STUDY TEXT:
Tuesday, May 12, 2009

Arduino Mega Meets the Touchshield

It all started a few weeks ago, when my friend Lee insisted on making the TouchShield tell the Arduino to turn on an LED...

The Arduino code is compatible on the Duemilanove and the Mega
The TouchShield code is compatible on the Stealth and the Slide


If the inside of the circle is pressed, a signal is sent to the Arduino, telling it to turn on the LED

If the outside of the circle is pressed, a signal is sent to the Arduino, telling it to turn off the LED


Inside the circle is on...


The code is over here
And I made a quick video demo...

6 comments:

Justin said...

so that's what the slide looks like with the arduino mega! anyway, that's a pretty neat program :)

Unknown said...

Is the Serial on the Stealth or Slide Hardware or Software? If I'm not using the USB, can you do Hardware Serial on the Stealth or Slide?

Unknown said...

TouchShield Stealth is Software Serial.

TouchShield Slide is Hardware Serial.

HOW TO COMPLETE THIS TASK: Carry on the Arduino Mega and TouchShield blog post from the end of its last comment.

EXERCISE DATA:
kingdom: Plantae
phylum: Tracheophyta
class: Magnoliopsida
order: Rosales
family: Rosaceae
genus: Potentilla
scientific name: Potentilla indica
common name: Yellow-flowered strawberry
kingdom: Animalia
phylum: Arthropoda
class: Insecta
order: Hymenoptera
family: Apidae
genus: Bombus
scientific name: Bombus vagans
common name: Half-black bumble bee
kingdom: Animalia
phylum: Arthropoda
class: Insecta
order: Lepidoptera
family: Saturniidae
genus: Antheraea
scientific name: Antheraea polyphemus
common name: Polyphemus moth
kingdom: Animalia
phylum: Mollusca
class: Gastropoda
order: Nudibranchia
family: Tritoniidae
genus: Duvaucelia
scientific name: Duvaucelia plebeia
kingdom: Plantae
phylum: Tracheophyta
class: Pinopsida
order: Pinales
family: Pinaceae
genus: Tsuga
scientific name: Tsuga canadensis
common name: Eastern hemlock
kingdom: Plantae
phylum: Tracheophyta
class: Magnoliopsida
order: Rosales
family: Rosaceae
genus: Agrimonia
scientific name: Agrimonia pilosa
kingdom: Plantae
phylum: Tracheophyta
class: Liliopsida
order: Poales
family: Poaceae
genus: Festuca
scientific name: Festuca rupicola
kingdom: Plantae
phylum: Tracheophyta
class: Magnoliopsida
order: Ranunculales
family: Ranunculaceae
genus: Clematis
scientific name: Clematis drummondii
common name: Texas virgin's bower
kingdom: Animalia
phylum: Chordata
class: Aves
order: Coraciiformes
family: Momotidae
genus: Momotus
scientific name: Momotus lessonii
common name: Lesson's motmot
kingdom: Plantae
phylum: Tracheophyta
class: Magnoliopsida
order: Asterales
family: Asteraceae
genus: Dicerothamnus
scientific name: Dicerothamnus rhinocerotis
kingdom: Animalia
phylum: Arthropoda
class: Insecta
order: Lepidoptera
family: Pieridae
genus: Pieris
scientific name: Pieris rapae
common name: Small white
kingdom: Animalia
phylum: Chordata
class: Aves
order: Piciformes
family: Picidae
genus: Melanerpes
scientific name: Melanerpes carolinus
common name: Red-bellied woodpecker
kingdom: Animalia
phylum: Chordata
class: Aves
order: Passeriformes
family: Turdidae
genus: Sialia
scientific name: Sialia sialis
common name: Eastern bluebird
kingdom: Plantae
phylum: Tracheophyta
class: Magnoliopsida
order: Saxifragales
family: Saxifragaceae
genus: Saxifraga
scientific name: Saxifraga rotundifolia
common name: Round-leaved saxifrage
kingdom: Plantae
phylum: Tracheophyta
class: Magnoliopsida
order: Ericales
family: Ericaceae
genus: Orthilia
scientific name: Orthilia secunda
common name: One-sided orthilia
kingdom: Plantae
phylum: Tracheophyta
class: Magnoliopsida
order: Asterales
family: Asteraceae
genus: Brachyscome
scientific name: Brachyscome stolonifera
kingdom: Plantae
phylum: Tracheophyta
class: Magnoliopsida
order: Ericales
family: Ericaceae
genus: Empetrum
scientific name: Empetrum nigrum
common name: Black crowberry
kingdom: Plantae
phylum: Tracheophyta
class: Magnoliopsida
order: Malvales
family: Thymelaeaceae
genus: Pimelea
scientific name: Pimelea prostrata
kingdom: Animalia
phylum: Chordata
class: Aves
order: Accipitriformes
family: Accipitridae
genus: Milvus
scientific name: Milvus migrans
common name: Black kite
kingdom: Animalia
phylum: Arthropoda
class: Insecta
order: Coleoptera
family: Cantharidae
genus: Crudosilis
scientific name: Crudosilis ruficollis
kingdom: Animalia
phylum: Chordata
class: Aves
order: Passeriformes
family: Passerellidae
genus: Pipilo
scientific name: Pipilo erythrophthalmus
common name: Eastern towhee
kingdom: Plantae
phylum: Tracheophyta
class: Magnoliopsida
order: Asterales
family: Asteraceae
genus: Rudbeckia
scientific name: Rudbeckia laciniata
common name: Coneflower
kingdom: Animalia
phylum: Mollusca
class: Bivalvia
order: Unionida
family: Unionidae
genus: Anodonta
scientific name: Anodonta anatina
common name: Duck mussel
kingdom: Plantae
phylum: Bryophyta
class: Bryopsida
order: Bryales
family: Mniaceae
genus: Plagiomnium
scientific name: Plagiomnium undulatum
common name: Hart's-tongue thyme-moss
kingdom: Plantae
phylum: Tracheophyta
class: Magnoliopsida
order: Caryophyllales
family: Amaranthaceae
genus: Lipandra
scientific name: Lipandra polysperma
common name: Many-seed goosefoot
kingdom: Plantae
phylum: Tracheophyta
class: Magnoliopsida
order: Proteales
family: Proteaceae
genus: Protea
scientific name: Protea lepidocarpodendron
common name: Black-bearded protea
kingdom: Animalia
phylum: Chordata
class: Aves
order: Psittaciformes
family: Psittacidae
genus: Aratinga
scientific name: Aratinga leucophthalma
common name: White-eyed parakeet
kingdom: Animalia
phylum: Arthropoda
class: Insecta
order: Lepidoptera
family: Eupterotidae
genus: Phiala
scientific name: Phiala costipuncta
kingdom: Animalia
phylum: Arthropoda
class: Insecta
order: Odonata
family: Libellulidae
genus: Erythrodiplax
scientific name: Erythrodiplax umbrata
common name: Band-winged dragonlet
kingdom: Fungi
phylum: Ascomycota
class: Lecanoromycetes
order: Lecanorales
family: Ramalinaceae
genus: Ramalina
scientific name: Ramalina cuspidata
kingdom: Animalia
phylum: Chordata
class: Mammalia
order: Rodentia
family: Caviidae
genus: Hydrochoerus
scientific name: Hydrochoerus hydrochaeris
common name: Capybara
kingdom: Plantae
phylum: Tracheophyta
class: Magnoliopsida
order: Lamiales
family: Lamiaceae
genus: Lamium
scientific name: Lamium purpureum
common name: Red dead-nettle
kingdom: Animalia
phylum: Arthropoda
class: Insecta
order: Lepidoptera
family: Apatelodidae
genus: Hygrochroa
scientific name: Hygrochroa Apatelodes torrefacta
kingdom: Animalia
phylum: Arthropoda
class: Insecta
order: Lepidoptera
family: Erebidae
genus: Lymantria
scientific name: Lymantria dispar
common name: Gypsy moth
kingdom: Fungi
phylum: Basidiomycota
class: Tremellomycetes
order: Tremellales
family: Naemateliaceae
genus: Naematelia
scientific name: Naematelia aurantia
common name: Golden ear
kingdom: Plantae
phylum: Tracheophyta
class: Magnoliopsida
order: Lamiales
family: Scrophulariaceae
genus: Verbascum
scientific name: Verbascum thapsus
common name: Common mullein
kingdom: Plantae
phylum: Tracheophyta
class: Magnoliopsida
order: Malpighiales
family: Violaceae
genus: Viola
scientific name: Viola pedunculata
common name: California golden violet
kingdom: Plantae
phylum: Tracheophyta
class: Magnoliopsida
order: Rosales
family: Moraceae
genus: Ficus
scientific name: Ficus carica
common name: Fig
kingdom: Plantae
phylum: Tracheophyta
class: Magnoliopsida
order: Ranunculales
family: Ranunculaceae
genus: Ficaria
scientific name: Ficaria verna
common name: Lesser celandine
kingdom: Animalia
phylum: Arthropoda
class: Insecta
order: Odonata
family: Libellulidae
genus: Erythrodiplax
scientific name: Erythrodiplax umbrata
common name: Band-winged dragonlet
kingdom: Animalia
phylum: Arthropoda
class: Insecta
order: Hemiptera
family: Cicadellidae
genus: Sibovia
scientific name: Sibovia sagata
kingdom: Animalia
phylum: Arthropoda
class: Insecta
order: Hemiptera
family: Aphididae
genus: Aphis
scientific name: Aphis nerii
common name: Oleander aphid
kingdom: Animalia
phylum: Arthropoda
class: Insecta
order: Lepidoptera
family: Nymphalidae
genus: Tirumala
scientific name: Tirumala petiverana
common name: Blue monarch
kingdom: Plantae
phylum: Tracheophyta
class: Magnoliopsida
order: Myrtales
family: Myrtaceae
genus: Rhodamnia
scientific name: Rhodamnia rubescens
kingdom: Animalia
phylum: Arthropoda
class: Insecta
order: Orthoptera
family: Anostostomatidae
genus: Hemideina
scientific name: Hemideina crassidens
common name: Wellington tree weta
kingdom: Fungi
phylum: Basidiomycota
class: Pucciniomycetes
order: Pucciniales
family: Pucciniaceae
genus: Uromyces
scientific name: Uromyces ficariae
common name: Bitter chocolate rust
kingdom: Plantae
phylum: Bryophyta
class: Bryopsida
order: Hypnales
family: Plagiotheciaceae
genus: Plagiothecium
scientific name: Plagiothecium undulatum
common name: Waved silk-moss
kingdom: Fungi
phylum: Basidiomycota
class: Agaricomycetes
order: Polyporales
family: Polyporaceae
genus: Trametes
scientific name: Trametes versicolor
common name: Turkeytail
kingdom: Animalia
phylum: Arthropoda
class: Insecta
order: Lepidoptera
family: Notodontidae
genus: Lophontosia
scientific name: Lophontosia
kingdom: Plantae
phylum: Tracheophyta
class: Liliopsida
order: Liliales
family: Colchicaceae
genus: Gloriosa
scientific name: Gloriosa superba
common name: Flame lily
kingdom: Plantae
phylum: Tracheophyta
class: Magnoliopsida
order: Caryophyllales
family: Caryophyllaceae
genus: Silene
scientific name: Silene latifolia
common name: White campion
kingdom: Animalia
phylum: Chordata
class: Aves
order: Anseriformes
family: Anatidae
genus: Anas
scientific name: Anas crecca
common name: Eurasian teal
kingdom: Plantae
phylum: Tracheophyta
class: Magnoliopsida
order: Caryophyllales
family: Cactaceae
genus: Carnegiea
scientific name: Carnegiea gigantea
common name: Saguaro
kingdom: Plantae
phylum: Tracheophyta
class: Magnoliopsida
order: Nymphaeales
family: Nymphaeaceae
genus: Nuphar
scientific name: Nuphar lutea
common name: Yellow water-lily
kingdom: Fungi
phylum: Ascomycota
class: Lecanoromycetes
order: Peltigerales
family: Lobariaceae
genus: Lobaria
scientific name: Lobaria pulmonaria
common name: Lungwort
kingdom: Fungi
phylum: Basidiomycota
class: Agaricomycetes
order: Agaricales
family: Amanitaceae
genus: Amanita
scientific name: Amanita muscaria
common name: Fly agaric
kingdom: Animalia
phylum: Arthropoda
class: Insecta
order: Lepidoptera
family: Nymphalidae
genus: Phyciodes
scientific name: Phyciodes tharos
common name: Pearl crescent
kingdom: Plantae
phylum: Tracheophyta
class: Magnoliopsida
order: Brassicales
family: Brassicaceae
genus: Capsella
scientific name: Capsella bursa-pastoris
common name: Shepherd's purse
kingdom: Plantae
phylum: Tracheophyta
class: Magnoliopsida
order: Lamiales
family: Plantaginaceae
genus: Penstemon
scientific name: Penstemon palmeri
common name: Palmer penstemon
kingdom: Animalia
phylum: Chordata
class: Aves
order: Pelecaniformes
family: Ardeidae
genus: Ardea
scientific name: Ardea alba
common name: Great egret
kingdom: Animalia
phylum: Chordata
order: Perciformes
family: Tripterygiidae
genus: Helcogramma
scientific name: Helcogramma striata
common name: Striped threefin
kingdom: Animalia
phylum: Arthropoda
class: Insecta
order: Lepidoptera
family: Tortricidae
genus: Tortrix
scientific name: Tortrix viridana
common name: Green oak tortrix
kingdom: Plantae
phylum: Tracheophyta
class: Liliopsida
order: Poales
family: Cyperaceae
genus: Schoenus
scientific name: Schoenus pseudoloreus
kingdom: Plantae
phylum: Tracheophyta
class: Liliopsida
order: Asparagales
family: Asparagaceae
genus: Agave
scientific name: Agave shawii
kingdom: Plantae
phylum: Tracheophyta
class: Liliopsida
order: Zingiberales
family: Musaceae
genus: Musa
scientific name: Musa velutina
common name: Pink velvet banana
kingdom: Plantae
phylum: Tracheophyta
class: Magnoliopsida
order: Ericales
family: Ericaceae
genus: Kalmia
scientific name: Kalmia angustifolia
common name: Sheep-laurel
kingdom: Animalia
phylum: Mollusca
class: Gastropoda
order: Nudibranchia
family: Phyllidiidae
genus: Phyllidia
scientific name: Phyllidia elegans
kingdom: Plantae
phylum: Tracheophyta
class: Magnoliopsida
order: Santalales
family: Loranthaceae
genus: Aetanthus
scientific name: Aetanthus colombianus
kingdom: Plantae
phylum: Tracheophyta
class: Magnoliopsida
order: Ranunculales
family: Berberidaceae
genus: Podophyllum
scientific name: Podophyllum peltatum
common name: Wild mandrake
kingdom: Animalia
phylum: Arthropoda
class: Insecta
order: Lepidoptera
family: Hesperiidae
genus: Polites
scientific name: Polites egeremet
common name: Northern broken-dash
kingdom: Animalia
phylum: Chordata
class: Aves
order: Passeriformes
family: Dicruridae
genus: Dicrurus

ANSWER BOX:
Arduino is SoftwareSerial (Adafruit version)

Unknown said...

Well there ya go, I have been working on this for about seven days before Severino made this post. Let me share some of my findings with ya'll.

I had been reading up on SoftSerial and most posts advised against its use stating several problems with the original code, AFSoftSerial being the recommended replacement. Going to Lady Ada's site you find a redirect to Mikail's NewSoftSerial. In correspondence with Mikail, he indicated the new libraries had not been tested with the Mega.

All this investigation was prompted by the fact that I could not get any of the sample Shield<->Arduino communication programs to work. I dragged my silly-scope out and it confirmed that the Shield was doing as told and serial data was being sent on pin 3. That narrowed the problem down to the Mega. Tried many flavors and mod’s to the test application but could never get any of the pseudo serial applications to function on the Mega. Both AFSoftSerial and NewSoftSerial calls to mySerial.read() only returned 0xFF.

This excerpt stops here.